YOUR INSTRUCTIONS
Report only how many lines of the records contain the word "Installation".

+++ DATA SUPPLIED +++

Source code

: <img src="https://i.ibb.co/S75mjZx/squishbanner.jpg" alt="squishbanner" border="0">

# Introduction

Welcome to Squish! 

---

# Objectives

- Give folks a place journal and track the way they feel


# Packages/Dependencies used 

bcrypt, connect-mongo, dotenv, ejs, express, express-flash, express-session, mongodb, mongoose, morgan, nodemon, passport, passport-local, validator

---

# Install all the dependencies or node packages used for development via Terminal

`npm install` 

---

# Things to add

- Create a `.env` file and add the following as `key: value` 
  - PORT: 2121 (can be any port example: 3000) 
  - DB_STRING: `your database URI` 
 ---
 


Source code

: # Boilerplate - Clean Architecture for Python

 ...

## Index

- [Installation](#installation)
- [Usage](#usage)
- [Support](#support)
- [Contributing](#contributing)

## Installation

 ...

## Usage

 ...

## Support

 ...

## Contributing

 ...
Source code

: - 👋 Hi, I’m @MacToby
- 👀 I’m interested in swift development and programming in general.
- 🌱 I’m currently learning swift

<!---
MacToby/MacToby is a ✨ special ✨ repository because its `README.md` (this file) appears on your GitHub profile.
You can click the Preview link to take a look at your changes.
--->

+++

RESULT FOR THIS EXERCISE
2